> Task to complete:
Set down each line of the material that follows, exactly, with no pictures.

> Provided entries:

= Beginning of Section =

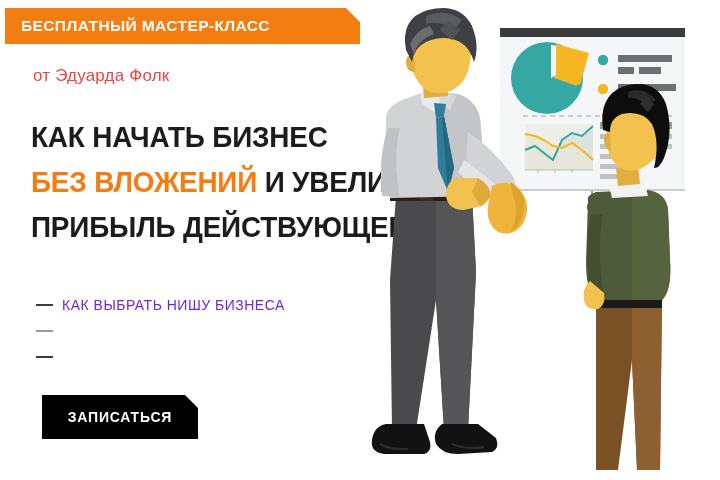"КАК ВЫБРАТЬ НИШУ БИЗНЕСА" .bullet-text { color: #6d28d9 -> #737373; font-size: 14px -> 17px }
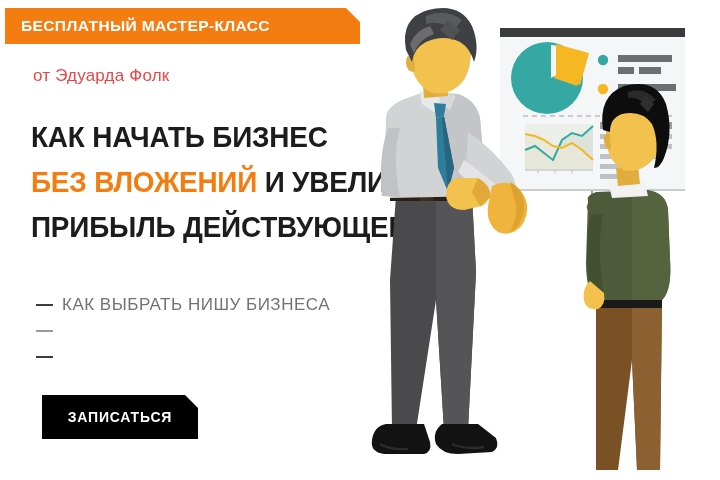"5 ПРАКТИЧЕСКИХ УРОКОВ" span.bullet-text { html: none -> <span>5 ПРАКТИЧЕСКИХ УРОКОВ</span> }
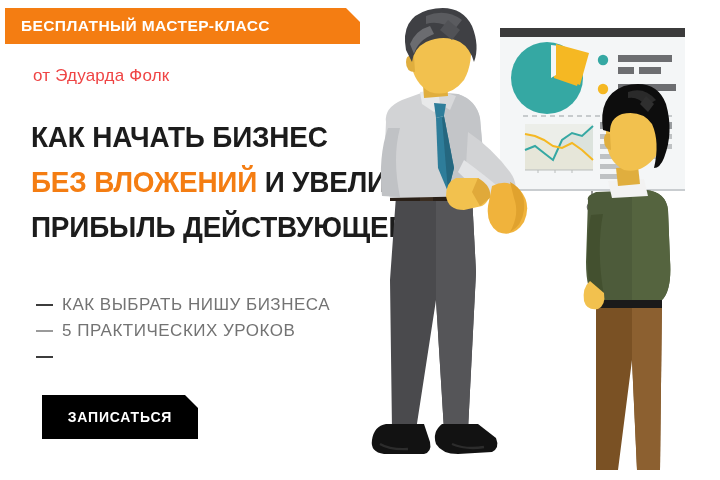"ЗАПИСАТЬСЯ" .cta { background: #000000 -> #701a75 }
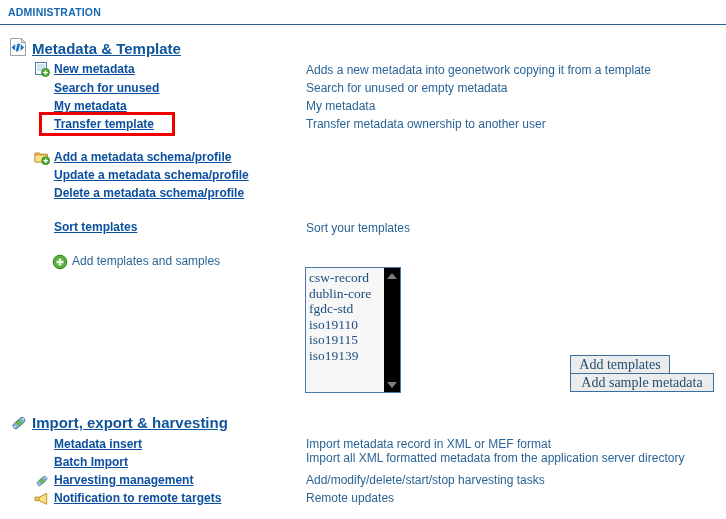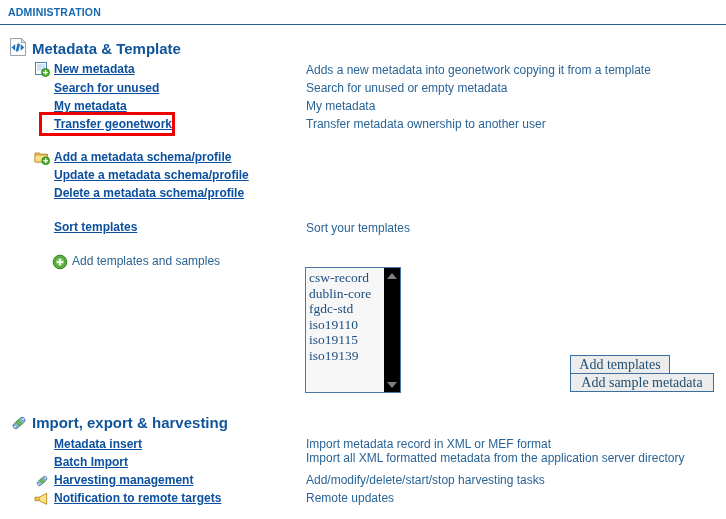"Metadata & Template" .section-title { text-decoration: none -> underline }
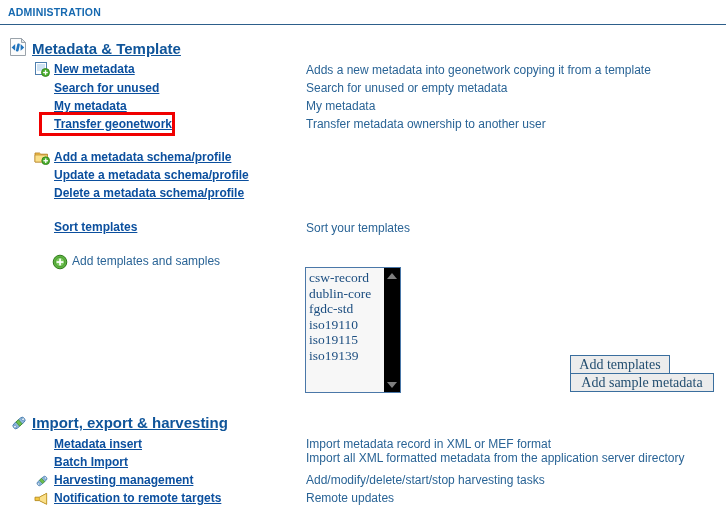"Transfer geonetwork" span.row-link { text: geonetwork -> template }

= End of Section =

> Output for this exercise:
"КАК ВЫБРАТЬ НИШУ БИЗНЕСА" .bullet-text { color: #6d28d9 -> #737373; font-size: 14px -> 17px }
"5 ПРАКТИЧЕСКИХ УРОКОВ" span.bullet-text { html: none -> <span>5 ПРАКТИЧЕСКИХ УРОКОВ</span> }
"ЗАПИСАТЬСЯ" .cta { background: #000000 -> #701a75 }
"Metadata & Template" .section-title { text-decoration: none -> underline }
"Transfer geonetwork" span.row-link { text: geonetwork -> template }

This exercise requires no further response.